Residents have been upset with the vaccine rollout in Lee County this week.
The vaccine distribution process for those 65 and older has been largely first-come, first-serve across the county. In some cases, social distancing has gone ignored, possibly contributing to the community spread of COVID-19.
“You’re out here with other people,” said Paige Grant, a nurse at a local hospital that hasn’t received the vaccine. “I mean we’re ‘six feet apart’ but we’re really not. People are walking around and talking to everybody. I mean it’s putting them at risk definitely.”
In addition to the lack of social distancing, people waited overnight in colder temperatures.
“I mean I saw people with oxygen out here,” Grant said. “I can barely see them sitting in hospital beds let alone sitting outside in 45 to 50-degree weather overnight.”
Grant said she waited for the vaccine for more than 13 hours at the Cultural Park in Cape Coral. Lee County has made national headlines for the mishaps in the vaccination distribution process.

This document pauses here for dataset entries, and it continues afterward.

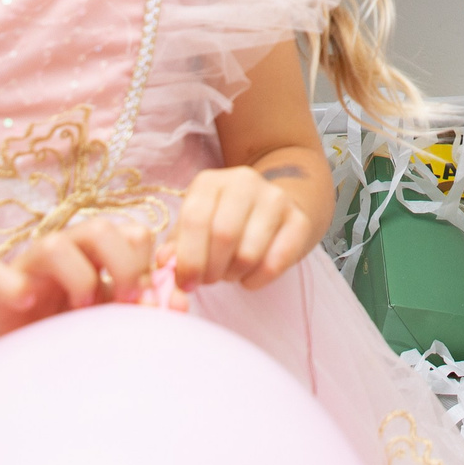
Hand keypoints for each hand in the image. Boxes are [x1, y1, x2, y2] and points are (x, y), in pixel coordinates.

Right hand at [0, 215, 155, 344]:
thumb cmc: (67, 328)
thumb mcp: (111, 318)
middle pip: (101, 229)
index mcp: (98, 254)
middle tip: (123, 303)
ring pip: (54, 244)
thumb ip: (144, 307)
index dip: (147, 264)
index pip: (135, 233)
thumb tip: (181, 303)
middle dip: (122, 266)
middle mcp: (66, 251)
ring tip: (81, 309)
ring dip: (77, 278)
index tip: (147, 301)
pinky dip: (15, 288)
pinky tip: (29, 305)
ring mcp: (28, 266)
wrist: (9, 345)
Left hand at [171, 165, 317, 290]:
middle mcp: (244, 182)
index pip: (195, 219)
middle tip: (208, 280)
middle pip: (223, 235)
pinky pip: (276, 263)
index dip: (187, 258)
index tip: (185, 283)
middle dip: (211, 270)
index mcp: (211, 181)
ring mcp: (275, 198)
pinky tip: (251, 275)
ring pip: (249, 252)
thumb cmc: (223, 222)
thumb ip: (177, 245)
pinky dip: (257, 280)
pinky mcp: (299, 220)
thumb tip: (164, 262)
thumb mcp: (196, 227)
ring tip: (230, 272)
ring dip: (234, 275)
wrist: (272, 208)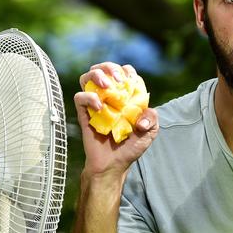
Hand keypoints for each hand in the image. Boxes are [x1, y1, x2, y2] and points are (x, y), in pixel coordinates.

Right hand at [74, 62, 158, 180]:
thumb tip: (142, 115)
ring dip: (97, 75)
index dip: (127, 71)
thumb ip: (152, 117)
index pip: (124, 72)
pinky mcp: (83, 114)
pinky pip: (79, 97)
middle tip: (118, 79)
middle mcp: (109, 97)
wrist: (113, 165)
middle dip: (110, 67)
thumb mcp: (150, 132)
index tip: (131, 78)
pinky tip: (99, 106)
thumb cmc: (130, 148)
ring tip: (106, 86)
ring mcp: (95, 103)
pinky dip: (89, 97)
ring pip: (87, 77)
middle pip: (104, 68)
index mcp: (125, 97)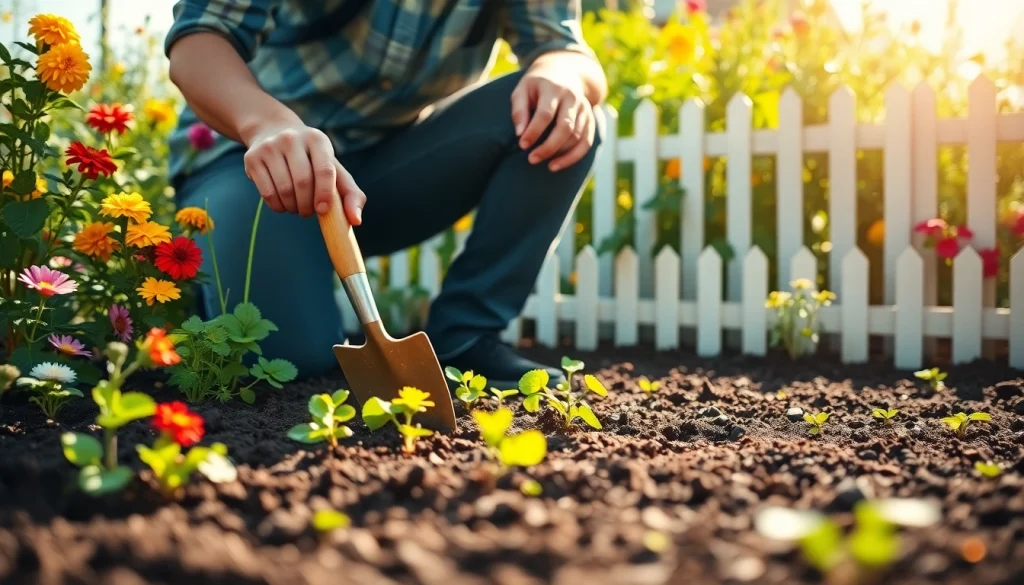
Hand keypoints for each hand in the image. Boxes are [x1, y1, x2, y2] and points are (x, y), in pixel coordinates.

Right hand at [242, 122, 364, 223]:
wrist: (273, 131)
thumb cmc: (312, 159)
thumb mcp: (334, 168)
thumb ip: (351, 194)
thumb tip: (356, 221)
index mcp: (317, 139)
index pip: (325, 170)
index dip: (325, 195)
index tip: (323, 210)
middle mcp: (292, 138)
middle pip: (302, 182)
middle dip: (307, 205)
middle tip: (308, 212)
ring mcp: (269, 147)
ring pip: (283, 190)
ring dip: (292, 208)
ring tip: (297, 208)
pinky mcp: (252, 158)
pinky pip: (267, 193)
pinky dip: (278, 206)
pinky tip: (283, 205)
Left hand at [510, 60, 596, 171]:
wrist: (564, 72)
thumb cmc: (537, 86)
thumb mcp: (522, 91)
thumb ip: (519, 111)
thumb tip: (520, 134)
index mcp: (553, 88)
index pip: (545, 114)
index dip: (534, 132)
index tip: (522, 145)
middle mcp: (572, 98)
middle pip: (565, 127)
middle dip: (548, 147)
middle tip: (532, 159)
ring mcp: (584, 108)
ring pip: (577, 136)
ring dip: (560, 154)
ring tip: (544, 164)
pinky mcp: (590, 119)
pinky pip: (586, 142)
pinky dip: (573, 157)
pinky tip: (557, 165)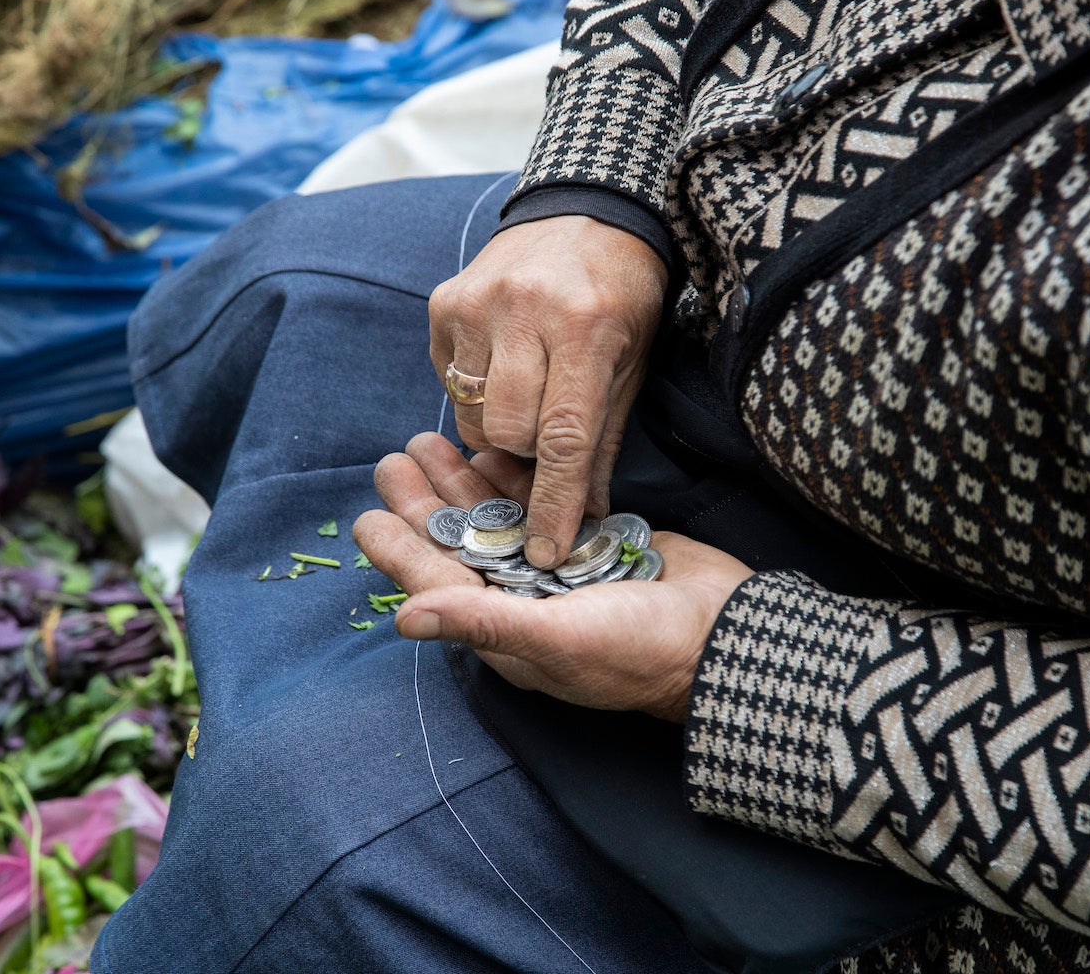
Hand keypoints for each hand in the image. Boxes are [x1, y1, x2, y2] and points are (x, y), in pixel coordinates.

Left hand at [353, 434, 751, 721]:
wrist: (726, 632)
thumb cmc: (640, 649)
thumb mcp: (558, 638)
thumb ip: (482, 621)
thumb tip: (402, 617)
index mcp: (505, 629)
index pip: (437, 583)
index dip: (399, 550)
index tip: (364, 515)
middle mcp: (522, 599)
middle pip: (459, 544)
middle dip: (424, 503)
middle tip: (392, 459)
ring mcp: (556, 570)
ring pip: (495, 519)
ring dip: (462, 482)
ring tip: (430, 440)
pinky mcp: (590, 543)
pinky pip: (539, 505)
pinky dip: (515, 477)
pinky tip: (493, 445)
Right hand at [429, 216, 666, 567]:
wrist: (586, 210)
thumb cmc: (621, 294)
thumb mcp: (632, 362)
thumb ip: (603, 438)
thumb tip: (585, 513)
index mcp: (586, 327)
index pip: (563, 436)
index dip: (553, 501)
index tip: (546, 550)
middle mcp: (526, 311)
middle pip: (508, 431)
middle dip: (527, 454)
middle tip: (547, 440)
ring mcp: (478, 303)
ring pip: (472, 414)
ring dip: (499, 427)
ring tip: (528, 397)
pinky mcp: (445, 302)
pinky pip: (450, 382)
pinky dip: (475, 392)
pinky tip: (504, 365)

“It just seems like this is the height of inefficiency,” said Paul Asfour, a former Cape Coral city council member who tried to get the vaccine but was unable to.
Florida Department of Health in Lee County spokeswoman Tammy Yzaguirre begs to differ.
“We feel that our current model is an efficient model but are assessing all options for future means of vaccine distribution,” Yzaguirre said.
Yzaguirre said Lee County’s first-come, first-serve wait-in-line plan is a faster way to vaccinate people compared to a drive-thru approach in Charlotte County.
Using the drive-thru approach, Charlotte County vaccinated about 200 people in a 2.5-hour window. Comparatively, Yzaguirre said Lee County administered 2,885 doses in six hours.
Yzaguirre said the department never encouraged people to camp out overnight for vaccinations.
“We have asked that people not report to the sites prior to the open time for their safety and well-being,” she said. “We have also encouraged people to be patient and understand that we do not have enough vaccine for everyone to be vaccinated and we cannot all be vaccinated today.”
She said primary care practices and pharmacies will have the vaccine in stock as more of it becomes available.
“We heard reports of counties using reservation systems that have experienced site crashes and appointments booked well beyond vaccine supply,” she said. “FDOH Lee made the choice to begin vaccinating first-come, first-serve because we did not think the community at large would appreciate vaccine sitting in our freezers as opposed to getting it into the community as quickly as possible.”
Lee County Manager Roger Desjarlais said he hopes the county will have a reservation system in the next week, but he isn’t sure that will be the answer.
A reservation system could “slow down the number of people per hour who can get vaccinated.”
“You know, I got a lot of hate mail in the last couple of days,” Desjarlais added.
Desjarlais said he hopes people who can’t wait in line “will hopefully be patient” and wait for when their doctor’s office starts offering the vaccine.
Asfour said he has three grandchildren who he doesn’t get to see as often as he like.
“We were very disappointed as to how it was rolled out,” Asfour said.
Grant, the 26-year-old nurse, said she would do it again if the county doesn’t come up with a solution.
“I mean I’m already thinking about people I can stand in line for, my grandparents,” she said. “My mom and I will be standing outside.”